Month: May 2016

Do You Even Lift? S.L.A. and Free Weights

Part One: The Basics

weightlifter_1216621c

My Mom– who at age 75 is still ski-touring, mountain biking and hiking, and is doing a three-week non-sag cycle tour in Quebec this summer!– is my stay-healthy role model.  Thanks to her, I’ve always been interested in– but lazy about– general fitness.  I’ve always thought, I hate fitness and training, but I like climbing, hiking and cycling, and acro yoga.  Through years of activity, and recent discussions with athlete Will Gadd, I’ve learned a few things about fitness– for anyone, not just athletes– which we can boil down to three things

  1. Everybody should have basic cardio fitness.  A total of 60 minutes a week of sweat-inducing heavy breathing will do it.  You can do this in fancy running gear, or in a gym, or in your living room, skipping.
  2. We all need functional strength, i.e. the ability to lift and move things.  This can be done in about 50 minutes/week, in a gym or around the house.
  3. If you have basic cardio and strength, you can easily pick up anything else
  4. You may much later want some feedback to improve yourself.

On recommendation of one of my partners, I tried Pilates last year.  It’s a set of exercises that stretch and work various muscles, and also aligns various bits of anatomy.  I did it for a few months.  I found it worked– it sure targeted specific muscles, and I got better at the exercises– but it was boring as hell and I did not see any overall fitness or strength gains.

And then I read this article about fitness. And started lifting free weights: squats, bench-presses, vertical presses, power cleans and deadlifts, five sets of five each, twice a week, after school in our weight room.  I’m not trying to gain in size (that’s bodybuilding) but rather in functional strength.  My total weight room time is about 50 minutes/week.

The results have been remarkable (for me).  All my weights have gone up.  I also feel much more stable while on trails and on the bike, and I can “do” more stuff, like carry a week’s worth of groceries with one arm and a climbing pack in another.  I’m not much of a hiker– hiking is the boring warm-up on the way to the base of the climb– but now on trails, despite me never “training” by walking or running, my legs are waaaay more solid.  Although my weights are up, I am not feeling much bigger. I feel “connected” to myself in a way that vaguely resembles a post-yoga feeling but stronger.

I thought weights would be boring, but oddly I am not bored.  The post-first-set body buzz is killer, and since I am rotating through the various weights and it only takes about twenty-five minutes, and I blast music, so I am not bored.

Bottom line: basic cardio fitness, and then weight training make everyone healthy, and make it much easier for us to acquire other activity skills (climbing, tennis, paddling, etc).

Can you see where we are going with this?  

a. The basic cardio of language acquisition is oral input and reading in any language.

The person who can’t get their heart rate up won’t benefit from any activity-specific training.  But the person who can get the heart and lungs cranking can do/learn other stuff.  Yes, you can lift, or play tennis, if you’re a two-pack-a-day smoker…but you can’t do it very well, and you sure won’t make much progress.

If you get basic spoken (or recorded) comprehensible input, and you read in L2, you are going to be able to acquire a ton more language than if you don’t.

b. The strength training of language acquisition is whole language, not “exercises” and “practise.”

Free weights, as Mark Rippetoe argues, effectively train the whole body, because all bodily systems work– and must be trained– together.  A squat fires basically every muscle from the shoulders down.  A vertical press engages everything from the waist up.  Balance, co-ordination, big muscles, small muscles, tendons and ligaments: all are working together, the way the body is meant to.

» INFORMATION:
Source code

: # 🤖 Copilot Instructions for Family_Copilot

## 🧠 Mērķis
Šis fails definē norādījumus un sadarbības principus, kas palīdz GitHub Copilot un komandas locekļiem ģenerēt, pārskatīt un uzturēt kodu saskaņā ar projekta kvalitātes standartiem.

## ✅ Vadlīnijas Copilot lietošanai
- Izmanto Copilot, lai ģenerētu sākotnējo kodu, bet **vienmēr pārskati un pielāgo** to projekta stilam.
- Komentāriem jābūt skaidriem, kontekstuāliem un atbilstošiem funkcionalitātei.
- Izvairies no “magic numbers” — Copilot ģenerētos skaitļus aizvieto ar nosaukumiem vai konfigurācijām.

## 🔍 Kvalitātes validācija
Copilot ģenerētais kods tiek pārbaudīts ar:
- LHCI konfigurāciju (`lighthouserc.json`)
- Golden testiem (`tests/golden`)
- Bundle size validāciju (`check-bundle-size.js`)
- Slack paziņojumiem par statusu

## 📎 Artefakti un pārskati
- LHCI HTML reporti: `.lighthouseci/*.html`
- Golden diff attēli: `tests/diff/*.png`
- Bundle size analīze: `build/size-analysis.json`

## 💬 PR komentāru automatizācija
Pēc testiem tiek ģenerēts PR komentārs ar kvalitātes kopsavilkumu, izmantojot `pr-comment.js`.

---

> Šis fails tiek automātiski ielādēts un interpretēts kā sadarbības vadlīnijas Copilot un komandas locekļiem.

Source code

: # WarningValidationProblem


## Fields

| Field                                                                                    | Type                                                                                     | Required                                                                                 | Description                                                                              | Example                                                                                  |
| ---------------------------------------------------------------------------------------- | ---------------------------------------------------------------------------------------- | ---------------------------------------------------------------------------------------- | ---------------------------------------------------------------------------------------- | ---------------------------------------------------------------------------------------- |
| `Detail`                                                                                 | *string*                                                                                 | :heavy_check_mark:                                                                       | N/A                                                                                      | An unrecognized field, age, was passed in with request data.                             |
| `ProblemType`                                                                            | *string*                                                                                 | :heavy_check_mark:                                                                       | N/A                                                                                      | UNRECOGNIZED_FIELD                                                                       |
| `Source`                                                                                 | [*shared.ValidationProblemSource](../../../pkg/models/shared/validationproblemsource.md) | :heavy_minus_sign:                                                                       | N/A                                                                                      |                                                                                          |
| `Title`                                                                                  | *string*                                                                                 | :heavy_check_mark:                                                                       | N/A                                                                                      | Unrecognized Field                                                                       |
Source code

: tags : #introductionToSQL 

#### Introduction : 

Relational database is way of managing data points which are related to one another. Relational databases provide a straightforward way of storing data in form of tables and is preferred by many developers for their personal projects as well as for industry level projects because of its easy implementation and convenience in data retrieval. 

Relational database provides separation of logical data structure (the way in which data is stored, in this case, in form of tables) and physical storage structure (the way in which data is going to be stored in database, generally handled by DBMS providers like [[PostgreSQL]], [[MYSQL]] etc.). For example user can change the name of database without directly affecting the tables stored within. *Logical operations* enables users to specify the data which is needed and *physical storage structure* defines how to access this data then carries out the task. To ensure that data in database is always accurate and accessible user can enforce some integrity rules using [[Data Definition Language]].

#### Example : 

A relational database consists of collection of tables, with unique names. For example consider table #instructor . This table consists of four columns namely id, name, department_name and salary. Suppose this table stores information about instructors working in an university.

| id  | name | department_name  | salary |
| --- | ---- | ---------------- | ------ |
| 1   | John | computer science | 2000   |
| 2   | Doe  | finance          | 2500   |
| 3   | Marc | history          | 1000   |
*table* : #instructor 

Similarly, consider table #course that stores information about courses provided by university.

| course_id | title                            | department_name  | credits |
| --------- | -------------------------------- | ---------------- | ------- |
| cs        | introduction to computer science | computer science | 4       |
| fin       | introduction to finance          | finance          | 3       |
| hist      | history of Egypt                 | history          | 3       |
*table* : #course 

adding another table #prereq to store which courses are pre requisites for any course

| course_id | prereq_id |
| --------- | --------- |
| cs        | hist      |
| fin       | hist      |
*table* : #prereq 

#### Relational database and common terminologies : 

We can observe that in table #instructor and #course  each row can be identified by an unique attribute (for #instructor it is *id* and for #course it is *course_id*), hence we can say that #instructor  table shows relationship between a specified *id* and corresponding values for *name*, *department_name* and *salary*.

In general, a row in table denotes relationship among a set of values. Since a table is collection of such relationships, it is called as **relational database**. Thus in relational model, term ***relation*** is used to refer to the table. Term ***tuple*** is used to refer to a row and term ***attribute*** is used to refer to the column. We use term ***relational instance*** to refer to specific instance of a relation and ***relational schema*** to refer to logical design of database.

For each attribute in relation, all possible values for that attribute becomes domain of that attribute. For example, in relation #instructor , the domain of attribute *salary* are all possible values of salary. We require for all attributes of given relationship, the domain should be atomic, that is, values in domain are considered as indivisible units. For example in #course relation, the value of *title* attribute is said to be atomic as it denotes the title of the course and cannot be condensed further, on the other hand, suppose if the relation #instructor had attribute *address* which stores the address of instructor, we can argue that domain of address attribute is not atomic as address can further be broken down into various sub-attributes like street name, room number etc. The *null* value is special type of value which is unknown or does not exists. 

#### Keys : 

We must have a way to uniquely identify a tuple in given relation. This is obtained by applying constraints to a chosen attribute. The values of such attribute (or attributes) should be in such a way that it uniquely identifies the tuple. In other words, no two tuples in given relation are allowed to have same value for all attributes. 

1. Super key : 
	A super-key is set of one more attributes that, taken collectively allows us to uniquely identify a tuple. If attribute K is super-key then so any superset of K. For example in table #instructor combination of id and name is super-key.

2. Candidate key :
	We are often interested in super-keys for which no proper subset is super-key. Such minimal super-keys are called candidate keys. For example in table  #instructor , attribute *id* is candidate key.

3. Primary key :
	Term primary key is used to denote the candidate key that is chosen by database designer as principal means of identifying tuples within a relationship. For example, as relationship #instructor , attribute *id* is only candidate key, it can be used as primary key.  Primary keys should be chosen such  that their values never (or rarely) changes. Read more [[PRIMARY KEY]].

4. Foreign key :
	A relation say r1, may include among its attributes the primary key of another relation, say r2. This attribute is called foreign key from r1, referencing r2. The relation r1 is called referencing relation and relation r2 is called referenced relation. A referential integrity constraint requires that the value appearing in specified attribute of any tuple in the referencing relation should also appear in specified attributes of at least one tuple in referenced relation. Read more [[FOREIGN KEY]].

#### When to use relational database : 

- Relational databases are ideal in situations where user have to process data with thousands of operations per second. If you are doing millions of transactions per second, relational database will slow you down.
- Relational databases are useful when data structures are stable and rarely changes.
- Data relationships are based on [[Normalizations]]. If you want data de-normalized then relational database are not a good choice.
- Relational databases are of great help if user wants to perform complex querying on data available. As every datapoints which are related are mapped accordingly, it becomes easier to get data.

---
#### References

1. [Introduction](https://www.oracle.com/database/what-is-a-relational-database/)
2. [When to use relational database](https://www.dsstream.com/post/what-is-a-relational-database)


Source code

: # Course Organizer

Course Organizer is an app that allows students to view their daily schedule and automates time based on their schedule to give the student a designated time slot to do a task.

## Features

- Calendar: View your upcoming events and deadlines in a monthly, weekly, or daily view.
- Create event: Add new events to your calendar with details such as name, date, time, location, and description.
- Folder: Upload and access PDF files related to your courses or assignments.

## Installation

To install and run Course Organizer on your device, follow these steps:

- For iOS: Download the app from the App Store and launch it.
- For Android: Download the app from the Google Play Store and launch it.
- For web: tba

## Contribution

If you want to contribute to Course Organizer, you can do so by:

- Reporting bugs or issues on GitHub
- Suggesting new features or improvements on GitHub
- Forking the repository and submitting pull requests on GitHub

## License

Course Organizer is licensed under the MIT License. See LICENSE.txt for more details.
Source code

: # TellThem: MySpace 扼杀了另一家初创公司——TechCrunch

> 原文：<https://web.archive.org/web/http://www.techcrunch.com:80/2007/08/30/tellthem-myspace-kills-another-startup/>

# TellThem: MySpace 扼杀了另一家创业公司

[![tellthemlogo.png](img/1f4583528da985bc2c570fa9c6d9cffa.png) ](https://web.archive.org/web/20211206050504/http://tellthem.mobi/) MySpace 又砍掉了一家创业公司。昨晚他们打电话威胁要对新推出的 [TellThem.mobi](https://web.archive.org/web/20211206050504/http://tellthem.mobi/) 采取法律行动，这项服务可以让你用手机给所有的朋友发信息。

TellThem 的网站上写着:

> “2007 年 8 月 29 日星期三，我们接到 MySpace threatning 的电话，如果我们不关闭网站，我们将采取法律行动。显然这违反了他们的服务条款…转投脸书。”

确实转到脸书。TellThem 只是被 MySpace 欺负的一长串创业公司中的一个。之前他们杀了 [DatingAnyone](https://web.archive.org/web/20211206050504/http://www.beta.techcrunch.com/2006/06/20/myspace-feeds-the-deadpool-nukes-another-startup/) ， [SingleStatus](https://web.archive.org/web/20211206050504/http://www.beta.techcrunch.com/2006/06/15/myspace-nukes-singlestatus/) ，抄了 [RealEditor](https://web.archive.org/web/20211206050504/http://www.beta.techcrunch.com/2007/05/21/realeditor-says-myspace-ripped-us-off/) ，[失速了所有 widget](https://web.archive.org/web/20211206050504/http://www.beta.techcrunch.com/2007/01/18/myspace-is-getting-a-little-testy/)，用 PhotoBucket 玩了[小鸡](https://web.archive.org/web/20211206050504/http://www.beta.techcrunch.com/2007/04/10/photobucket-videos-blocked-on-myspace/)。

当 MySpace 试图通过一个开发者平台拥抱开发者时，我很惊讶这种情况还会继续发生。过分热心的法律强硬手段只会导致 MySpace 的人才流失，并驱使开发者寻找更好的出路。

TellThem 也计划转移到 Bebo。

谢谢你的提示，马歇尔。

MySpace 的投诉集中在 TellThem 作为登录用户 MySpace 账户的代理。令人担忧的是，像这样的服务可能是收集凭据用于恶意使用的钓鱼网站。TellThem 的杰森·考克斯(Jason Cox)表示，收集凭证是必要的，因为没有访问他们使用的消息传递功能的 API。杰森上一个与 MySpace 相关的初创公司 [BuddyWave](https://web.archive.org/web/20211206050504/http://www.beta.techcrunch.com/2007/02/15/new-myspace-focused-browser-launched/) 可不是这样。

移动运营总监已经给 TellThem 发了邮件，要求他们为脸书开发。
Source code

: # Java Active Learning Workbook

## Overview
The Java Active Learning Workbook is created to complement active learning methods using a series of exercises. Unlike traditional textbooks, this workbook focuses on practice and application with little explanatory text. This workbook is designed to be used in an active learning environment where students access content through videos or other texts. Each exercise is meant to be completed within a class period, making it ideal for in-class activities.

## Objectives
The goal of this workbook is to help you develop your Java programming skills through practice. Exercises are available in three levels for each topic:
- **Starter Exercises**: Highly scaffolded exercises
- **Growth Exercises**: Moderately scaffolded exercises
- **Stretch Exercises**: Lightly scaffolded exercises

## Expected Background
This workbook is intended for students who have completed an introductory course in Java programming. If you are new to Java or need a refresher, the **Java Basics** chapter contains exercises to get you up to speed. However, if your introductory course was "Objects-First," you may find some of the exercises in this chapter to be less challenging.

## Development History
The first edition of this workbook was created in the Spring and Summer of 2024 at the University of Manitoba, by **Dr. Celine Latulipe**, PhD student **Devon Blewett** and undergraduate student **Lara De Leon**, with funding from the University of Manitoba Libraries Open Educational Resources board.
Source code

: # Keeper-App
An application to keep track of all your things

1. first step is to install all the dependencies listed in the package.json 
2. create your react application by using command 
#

» WHAT NEEDS TO BE DONE: Write the next part of the post comparing free-weight training with language acquisition, picking up right after its final sentence.

» OUTPUT FOR THIS TASK:
In terms of method, Pilates (or exercise machines) are to fitness what the textbook is to language learning.  It breaks movement down into components, you “practise” each one, and your individual “skills” get better…even while the overall functional fitness gains are minimal.

Free weight lifting is the comprehensible input of fitness.

Bill VanPatten (1998) also notes that “[a] reading of the literature on second language acquisition and use suggests that communication is not the result of learning discrete bits of language and then putting them together. 

Language learners need big meaning chunks– meaningful sentences as part of conversation or description, which are in turn part of stories, etc– to acquire the language.  The “stuff” of a language– vocab, grammar, pragmatics, semantics etc– can only be acquired by exposure to “whole” input and can not be developed by “practising” various “skills.”  Sure, students will get some incidental benefits from worksheets or textbook exercises if they are attending to meaning.  Kids often don’t, though.  The worksheets I see kids copying in the morning don’t suggest kids are doing anything other than making the teacher happy.  And Bill VanPatten notes that “building up in a learner’s brain [are] simultaneously  lexicon and morphology, syntatic features and constraints, pragmatics and discourse, interfaces between components, communicative discourse [and] skill” and that “these happen all at once.  They are almost impossible to isolate and practice one at a time, because they don’t operate one at a time” (2013).

You might be the one in twenty people who can assemble textbook fragments into something like language– and you might enjoy practicing and getting marks for your various “skills.”  But you would get more out of good interesting comprehensible input, and most people do get much more from C.I.

So…let’s get into beast mode and get swole!

(Totally random side-note:  Doctor Stephen Krashen was once a champion weightlifter!  He weighed 181 and incline-pressed 285 💪💪)

Part Two: Planning and Feedback

So…what can athlete stories tell us about the language class?  Do planning and feedback work in a language classroom?

Other than a teacher clarifying what was said/written, feedback does nothing…because it comes via conscious awareness, and language is processed and stored in the implicit (subconscious) system.

Planning, i.e. organising sets of vocab and grammar “rules” in a sequence (what textbooks do)  doesn’t work very well, mainly because it is the brain, and not the teacher’s or student’s desire, that controls what gets acquired (see this).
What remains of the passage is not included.